Лунев не замечал, что стоит без движения, положив руку на пианино. Если он и был где-нибудь в тот момент, то точно не в зале, среди столичной богемы. Хоть, может, и выглядело так, но на самом деле он растворился в звуках мелодии и в картине, которую они набросали.
Целая страна – микрокосм – одним взглядом. Одно целое. Большое, живое, лежит и дышит, медленно спокойно вдыхает, вздымая грудь, и выдыхает.

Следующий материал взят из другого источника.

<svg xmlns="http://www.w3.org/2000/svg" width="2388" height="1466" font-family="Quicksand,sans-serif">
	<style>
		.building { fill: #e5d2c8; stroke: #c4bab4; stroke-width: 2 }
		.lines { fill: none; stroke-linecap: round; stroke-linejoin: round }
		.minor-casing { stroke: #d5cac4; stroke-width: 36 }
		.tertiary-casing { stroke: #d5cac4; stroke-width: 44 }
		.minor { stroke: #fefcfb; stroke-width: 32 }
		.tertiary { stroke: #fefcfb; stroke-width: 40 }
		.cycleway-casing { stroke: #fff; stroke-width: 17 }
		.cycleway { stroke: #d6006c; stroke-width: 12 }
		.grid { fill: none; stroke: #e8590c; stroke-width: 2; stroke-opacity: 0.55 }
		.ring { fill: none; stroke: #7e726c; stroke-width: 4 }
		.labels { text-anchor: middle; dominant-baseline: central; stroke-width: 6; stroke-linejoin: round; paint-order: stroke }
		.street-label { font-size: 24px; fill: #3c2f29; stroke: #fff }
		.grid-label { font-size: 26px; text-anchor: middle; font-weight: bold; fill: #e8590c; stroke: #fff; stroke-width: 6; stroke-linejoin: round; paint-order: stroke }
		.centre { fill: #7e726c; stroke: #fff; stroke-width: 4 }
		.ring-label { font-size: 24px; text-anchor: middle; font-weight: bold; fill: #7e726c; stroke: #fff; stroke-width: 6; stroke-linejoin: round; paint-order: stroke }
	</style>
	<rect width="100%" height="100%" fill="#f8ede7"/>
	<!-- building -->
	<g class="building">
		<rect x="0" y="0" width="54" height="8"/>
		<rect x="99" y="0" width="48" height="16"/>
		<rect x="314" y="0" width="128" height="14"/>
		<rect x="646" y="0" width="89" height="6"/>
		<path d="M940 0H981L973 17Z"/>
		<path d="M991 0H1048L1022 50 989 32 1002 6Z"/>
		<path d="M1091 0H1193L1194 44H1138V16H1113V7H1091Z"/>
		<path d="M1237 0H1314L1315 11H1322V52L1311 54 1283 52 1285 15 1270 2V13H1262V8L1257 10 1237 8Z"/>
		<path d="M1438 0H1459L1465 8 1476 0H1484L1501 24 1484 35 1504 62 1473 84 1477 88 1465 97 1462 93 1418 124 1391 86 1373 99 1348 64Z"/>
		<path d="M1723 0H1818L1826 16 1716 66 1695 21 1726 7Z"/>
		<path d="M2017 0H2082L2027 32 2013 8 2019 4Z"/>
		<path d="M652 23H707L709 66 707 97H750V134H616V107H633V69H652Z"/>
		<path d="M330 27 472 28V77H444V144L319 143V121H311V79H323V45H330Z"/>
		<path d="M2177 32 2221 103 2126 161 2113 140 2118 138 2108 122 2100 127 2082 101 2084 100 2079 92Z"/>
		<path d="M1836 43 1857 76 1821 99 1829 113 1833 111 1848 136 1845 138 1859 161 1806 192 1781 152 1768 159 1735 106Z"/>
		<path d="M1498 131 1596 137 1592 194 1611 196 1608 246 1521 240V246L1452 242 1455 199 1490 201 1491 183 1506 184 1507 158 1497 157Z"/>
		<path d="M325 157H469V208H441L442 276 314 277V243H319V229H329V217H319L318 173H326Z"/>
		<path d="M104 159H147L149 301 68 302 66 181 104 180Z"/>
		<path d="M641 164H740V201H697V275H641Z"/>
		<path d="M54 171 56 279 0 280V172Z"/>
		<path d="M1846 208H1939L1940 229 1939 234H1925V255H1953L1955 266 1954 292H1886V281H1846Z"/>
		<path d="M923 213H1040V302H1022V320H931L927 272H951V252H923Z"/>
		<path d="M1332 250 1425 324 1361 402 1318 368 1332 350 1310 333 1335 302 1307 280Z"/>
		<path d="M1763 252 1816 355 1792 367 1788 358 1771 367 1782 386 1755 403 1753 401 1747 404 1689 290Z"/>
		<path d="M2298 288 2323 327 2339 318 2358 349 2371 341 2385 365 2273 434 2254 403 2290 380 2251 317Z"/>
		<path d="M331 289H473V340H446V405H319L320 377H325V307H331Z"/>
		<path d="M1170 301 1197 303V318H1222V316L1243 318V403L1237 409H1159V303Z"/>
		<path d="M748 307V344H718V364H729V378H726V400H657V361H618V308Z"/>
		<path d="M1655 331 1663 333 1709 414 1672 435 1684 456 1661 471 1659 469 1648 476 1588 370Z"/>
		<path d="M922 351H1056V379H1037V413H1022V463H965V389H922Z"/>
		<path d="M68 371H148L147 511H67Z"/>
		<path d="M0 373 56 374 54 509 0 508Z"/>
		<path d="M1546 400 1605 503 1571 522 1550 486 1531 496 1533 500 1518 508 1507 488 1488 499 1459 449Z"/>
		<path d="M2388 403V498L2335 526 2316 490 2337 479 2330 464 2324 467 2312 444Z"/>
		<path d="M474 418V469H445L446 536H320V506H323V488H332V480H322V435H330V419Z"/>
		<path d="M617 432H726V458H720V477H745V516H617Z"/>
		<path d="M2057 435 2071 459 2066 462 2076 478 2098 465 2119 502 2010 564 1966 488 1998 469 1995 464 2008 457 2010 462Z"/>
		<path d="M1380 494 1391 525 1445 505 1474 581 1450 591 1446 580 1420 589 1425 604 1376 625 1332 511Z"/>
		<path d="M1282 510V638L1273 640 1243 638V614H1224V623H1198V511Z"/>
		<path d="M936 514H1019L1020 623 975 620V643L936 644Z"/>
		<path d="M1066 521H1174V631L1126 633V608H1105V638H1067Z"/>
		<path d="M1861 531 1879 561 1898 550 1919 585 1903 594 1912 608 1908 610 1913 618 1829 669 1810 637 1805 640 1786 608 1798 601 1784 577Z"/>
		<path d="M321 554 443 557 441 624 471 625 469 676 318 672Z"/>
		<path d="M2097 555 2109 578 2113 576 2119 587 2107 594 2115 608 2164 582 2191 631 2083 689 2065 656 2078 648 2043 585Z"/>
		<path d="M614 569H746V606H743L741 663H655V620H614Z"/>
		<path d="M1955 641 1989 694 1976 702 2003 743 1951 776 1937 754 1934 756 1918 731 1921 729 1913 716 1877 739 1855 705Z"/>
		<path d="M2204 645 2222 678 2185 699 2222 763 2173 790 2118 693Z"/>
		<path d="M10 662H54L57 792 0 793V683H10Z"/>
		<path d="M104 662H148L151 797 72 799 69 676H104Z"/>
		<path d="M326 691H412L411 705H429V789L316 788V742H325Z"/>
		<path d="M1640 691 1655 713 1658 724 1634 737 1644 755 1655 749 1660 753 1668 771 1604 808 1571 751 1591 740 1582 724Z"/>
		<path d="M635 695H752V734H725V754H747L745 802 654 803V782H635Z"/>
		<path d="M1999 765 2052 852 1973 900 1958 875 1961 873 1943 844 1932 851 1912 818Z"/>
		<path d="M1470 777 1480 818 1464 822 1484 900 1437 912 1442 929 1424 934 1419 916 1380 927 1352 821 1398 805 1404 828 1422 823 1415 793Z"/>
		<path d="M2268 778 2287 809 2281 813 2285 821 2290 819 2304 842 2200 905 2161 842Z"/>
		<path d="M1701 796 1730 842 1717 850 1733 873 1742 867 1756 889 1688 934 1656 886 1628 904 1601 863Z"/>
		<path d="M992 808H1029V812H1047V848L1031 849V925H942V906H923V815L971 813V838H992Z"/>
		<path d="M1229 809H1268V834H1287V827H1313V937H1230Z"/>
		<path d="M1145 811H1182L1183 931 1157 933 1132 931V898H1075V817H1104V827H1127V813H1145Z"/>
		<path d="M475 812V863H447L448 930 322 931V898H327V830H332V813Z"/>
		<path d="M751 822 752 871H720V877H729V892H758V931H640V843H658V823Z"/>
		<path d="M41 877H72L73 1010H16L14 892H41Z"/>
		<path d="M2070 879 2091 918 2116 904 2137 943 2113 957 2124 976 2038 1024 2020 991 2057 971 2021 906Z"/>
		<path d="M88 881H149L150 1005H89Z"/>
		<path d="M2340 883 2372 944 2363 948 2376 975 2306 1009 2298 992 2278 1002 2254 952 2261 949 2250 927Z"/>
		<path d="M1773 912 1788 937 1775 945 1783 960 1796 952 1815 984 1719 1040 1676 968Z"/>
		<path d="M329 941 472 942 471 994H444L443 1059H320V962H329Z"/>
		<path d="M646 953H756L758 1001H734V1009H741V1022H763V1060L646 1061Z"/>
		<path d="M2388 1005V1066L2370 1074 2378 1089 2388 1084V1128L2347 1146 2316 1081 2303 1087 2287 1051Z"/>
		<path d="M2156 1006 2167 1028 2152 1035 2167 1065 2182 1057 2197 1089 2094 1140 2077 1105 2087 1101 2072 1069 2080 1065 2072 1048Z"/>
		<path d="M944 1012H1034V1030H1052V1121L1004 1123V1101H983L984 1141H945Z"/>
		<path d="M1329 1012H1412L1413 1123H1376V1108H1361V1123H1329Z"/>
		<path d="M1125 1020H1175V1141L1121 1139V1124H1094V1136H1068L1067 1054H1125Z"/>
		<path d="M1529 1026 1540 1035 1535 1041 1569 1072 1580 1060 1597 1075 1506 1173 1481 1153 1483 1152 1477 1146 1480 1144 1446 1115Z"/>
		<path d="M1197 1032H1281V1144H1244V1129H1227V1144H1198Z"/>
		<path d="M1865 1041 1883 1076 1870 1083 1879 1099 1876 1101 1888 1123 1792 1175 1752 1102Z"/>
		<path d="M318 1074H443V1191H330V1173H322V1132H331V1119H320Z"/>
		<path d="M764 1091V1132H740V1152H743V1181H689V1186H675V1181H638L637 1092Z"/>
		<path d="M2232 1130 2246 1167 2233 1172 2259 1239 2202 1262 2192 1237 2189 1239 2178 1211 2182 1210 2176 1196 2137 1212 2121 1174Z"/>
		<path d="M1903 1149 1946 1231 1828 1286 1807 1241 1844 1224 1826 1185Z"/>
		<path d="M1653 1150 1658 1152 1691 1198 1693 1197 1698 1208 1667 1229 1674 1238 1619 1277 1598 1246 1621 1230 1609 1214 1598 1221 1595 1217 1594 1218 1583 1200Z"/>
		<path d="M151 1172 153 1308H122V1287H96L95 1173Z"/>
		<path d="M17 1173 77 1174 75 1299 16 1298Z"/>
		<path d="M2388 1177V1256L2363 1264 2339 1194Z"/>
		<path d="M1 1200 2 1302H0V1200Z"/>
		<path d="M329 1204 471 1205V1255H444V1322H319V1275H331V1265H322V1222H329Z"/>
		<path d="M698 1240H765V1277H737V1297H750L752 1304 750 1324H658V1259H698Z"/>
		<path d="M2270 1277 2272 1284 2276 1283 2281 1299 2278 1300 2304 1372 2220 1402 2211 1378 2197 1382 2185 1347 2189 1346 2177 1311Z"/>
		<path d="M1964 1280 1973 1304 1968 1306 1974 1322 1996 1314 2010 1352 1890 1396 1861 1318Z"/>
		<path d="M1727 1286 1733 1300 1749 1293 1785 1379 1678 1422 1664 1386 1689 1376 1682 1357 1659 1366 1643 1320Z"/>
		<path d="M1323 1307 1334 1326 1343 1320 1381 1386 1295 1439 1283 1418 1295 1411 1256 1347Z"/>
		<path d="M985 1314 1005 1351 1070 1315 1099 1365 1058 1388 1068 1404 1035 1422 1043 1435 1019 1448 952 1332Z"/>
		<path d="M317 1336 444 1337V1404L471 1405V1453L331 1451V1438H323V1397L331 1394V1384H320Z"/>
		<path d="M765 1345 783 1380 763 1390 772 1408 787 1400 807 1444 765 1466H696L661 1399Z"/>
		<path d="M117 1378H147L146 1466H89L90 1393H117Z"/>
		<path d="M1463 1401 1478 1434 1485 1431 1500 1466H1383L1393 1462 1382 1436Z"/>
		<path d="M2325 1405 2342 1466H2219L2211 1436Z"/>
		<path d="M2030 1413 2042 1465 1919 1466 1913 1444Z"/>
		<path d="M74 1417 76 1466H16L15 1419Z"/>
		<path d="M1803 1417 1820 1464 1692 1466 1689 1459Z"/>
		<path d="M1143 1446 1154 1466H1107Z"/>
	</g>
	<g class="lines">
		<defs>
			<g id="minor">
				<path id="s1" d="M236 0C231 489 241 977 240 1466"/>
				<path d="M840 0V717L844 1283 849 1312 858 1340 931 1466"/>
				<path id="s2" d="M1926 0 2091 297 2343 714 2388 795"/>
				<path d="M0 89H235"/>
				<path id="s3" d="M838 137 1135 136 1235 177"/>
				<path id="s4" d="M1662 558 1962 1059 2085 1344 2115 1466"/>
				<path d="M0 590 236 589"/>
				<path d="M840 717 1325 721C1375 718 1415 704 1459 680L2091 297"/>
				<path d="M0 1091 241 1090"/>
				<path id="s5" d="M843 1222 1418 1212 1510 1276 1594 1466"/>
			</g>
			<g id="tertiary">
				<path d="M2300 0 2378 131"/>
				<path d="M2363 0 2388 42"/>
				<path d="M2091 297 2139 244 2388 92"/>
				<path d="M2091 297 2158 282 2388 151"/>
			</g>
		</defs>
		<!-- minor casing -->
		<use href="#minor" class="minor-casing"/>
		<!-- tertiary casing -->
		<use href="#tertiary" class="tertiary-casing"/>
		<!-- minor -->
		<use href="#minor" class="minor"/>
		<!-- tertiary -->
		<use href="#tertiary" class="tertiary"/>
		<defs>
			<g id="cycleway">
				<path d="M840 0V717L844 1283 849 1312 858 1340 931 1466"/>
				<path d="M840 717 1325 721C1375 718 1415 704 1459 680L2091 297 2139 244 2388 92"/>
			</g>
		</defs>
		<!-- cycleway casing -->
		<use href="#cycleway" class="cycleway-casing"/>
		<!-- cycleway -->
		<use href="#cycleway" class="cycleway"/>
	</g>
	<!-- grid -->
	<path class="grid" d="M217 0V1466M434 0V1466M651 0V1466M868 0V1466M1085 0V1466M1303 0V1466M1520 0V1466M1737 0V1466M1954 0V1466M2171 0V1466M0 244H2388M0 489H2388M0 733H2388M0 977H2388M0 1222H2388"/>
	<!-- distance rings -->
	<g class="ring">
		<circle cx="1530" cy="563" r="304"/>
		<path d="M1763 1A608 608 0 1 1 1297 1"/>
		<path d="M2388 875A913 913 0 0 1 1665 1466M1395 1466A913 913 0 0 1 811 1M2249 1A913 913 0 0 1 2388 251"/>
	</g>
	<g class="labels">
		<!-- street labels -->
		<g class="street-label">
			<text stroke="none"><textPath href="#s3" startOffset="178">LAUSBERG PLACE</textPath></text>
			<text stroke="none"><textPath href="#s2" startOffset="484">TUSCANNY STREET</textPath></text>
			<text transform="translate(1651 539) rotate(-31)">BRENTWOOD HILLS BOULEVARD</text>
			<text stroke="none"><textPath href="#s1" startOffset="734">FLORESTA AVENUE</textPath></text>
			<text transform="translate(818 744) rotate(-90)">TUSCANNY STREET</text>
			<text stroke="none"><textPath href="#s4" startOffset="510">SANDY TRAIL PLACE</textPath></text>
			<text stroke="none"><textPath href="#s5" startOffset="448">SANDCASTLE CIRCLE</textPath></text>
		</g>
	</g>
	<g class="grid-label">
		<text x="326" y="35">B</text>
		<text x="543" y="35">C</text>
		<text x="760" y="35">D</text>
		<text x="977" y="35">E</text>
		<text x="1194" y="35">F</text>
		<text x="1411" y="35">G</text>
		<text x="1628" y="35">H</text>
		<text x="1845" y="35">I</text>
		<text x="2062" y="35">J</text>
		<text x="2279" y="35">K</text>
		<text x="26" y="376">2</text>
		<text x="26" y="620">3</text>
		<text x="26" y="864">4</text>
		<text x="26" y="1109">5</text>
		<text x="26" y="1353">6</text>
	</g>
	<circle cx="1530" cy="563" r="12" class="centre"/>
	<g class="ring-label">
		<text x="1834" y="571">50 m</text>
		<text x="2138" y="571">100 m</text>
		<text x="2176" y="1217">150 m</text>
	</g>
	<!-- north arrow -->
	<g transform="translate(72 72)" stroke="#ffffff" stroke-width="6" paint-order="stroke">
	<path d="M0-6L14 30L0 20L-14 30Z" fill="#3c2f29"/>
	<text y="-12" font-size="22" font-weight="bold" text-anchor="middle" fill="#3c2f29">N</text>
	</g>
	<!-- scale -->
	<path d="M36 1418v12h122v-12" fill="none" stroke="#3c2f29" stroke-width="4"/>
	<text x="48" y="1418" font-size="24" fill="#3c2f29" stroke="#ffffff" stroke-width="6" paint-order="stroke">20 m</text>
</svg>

Таким был этот мир. До того времени, как появилась тень.
Лунев очнулся, вздрогнув. Прислушался: никакой тени в музыке не было, Гюрза уже закончил играть. Тень подставил только его собственный разум, одержимый навязчивой идеей.
Как, однако, подошёл образ тени к созданному миру!
Подождите, подождите, какому миру? Была ведь только музыка и, ну может быть, образы, которые она вызывала. Лунев окончательно стряхнул с себя чары. Что же это, что за наваждение?